WHAT TO PRODUCE =
Check each statement against the article on the Saigon album below and answer yes or no, quoting the words that decide it. 1. The album was first scheduled for release on September 11, 2012. 2. The Metacritic average for the album drew on ten reviews. 3. Chris Dart of Exclaim! rated the album three and a half stars out of five.

TEXT BLOCK =
········

Studio album by Saigon
- Released: November 6, 2012
- Recorded: 2011–12
- Genre: Hip hop
- Length: 61:19
- Label: Abandoned Nation; Suburban Noize;
- Producer: Just Blaze (also exec.), Shuko, Clev Trev, DJ Corbett, Canei Finch, Rich Kidd, Bounce Brothas, Sire

Saigon chronology
| The Greatest Story Never Told (2011) | The Greatest Story Never Told Chapter 2: Bread and Circuses (2012) | G.S.N.T. 3: The Troubled Times of Brian Carenard (2014) |

Singles from The Greatest Story Never Told Chapter 2: Bread and Circuses
- "Not Like Them" Released: September 11, 2012; "Best Thing That I Found" Released: October 26, 2012;

= The Greatest Story Never Told Chapter 2: Bread and Circuses =

The Greatest Story Never Told Chapter 2: Bread and Circuses is the second studio album by American hip hop recording artist Saigon. The album was released on November 6, 2012. The album features guest appearances from Corbett, Styles P, Marsha Ambrosius, Andreena Mill, Rayne Dior, Lecrae, G Martin, Tony Collins, Chamillionaire, and Stic.man.

==Release and promotion==
The album was originally scheduled to be released on September 11, 2012, but was later pushed back until November 6, 2012. The track listing for the album was released on September 20, 2012. The first single "Not Like Them" featuring Styles P was released on September 11, 2012. On September 11, 2012, the music video for "Not Like Them" featuring Styles P was released. On October 24, 2012, the music video was released for "Relafriendship" featuring G Martin. The second single, "The Best Thing that I Found" featuring Lecrae and Corbett, was premiered on Rapzilla on October 26, 2012.

On November 5, 2012, the music video was released for "Blown Away". On November 27, 2012, the music video was released for "The Game Changer" featuring Marsha Ambrosius. On December 12, 2012, the music video was released for "Plant The Seed (What U Paid For)". On January 29, 2013, the music video was released for "Our Babies 2 (Crazy World)". On March 26, 2013, the music video was released for "Best Thing That I Found" featuring Lecrae and Corbett. On May 27, 2013, the music video was released for "Rap vs. Real".

== Critical response ==

The Greatest Story Never Told Chapter 2: Bread and Circuses was met with generally favorable reviews from music critics. At Metacritic, which assigns a weighted mean rating out of 100 to reviews from mainstream critics, the album received an average score of 69, based on 6 reviews, which indicates "positive reviews." Robert Christgau of MSN Music found the album "slightly less militant and, as a direct result, stronger" than its predecessor and stated, "almost nothing here dips to ordinary. And beats or not, one reason is that the rapper's rough clarity is musical bedrock." Chris Dart of Exclaim! gave the album a seven out of ten, saying "Saigon's only downfall is that sometimes he's just a little too earnest. Social conscience and political awareness are good, but occasionally they feel too much like he's making us eat our vegetables. 'Brownsville Girl' comes across like an after-school special, while 'Blown Away' is just straight-up ham-fisted in its tales of social injustice. These missteps aside, it's hard to argue with Bread and Circuses. It's not game changing, but Saigon's fanbase will love it, and sometimes it's better to stick with what you know." Amanda Bassa of HipHopDX gave the album three and a half stars out of five, saying, "In true Sai-giddy fashion, he leaves his audience with some of his own lessons that he has learned in life. Rather than sounding preachy, he succeeds in leaving the impression that he simply wants other people to listen, understand, and take notes in hopes that children like his daughter won’t have to grow up in such a volatile environment (word to 'Crazy World'). 'Stocking Cap' Sai may be no more, but Saigon proves that he still hasn’t lost his touch on the mic."

········

DATASET CONTENT =
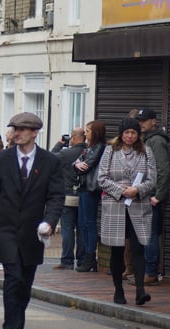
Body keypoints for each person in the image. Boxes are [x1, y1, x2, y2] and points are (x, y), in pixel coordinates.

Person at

········

FINISHED TASK =
1. Yes: "The album was originally scheduled to be released on September 11, 2012"
2. No: "the album received an average score of 69, based on 6 reviews"
3. No: "Chris Dart of Exclaim! gave the album a seven out of ten"